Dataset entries
........

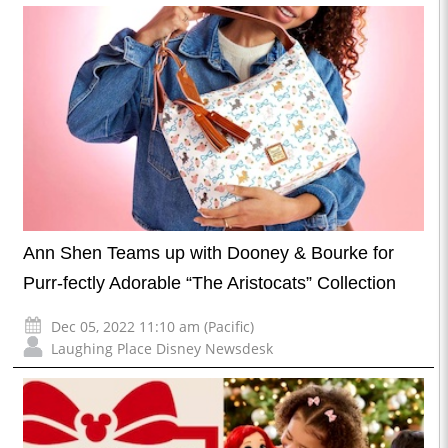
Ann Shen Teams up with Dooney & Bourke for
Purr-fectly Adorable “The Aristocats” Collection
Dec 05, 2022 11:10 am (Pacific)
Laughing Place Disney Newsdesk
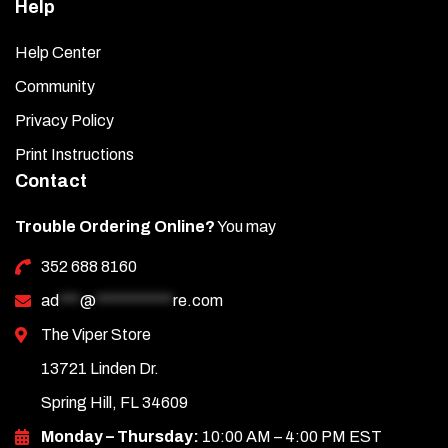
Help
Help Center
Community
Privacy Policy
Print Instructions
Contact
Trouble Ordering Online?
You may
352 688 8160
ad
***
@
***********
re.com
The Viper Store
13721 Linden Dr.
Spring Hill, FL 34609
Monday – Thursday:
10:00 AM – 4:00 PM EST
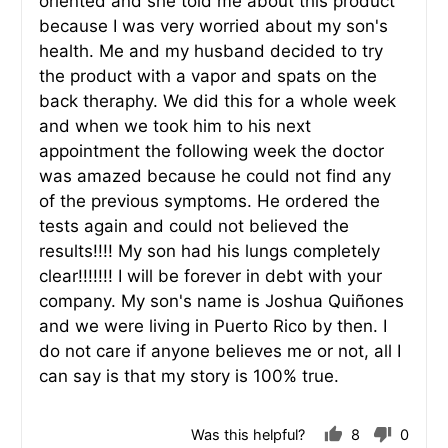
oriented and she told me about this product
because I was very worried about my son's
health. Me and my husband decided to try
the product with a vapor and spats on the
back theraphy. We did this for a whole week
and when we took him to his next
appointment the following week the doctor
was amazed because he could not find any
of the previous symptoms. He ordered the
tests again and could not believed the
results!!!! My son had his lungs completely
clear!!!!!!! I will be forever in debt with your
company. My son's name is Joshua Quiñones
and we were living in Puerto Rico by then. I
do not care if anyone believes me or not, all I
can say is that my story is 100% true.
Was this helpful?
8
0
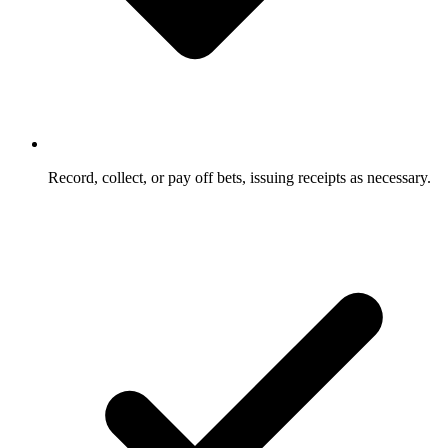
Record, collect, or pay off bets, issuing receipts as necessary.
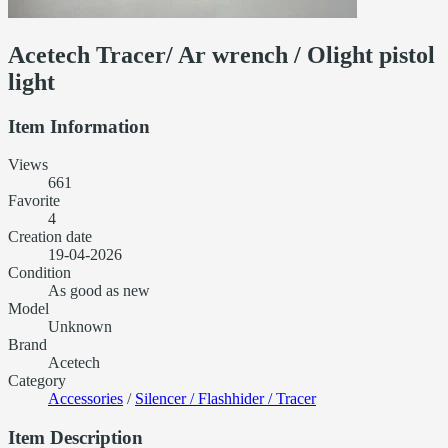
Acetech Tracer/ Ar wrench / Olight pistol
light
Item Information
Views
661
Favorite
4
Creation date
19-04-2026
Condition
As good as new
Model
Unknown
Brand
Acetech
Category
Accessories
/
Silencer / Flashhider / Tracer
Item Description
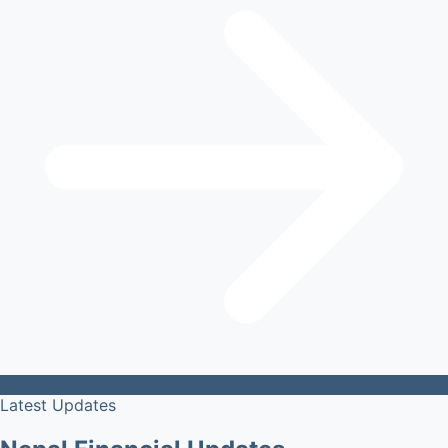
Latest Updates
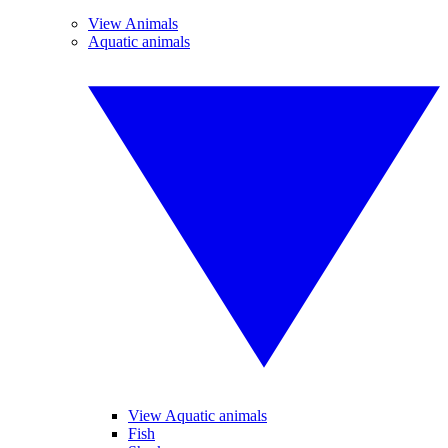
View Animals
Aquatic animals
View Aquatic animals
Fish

........

* [WHAT THE TASK REQUIRES]
Which lines of the material above contain the word "product"? Copy each of them, treating uppercase and lowercase as different.

* [RESULT FOR THIS EXERCISE]
oriented and she told me about this product
the product with a vapor and spats on the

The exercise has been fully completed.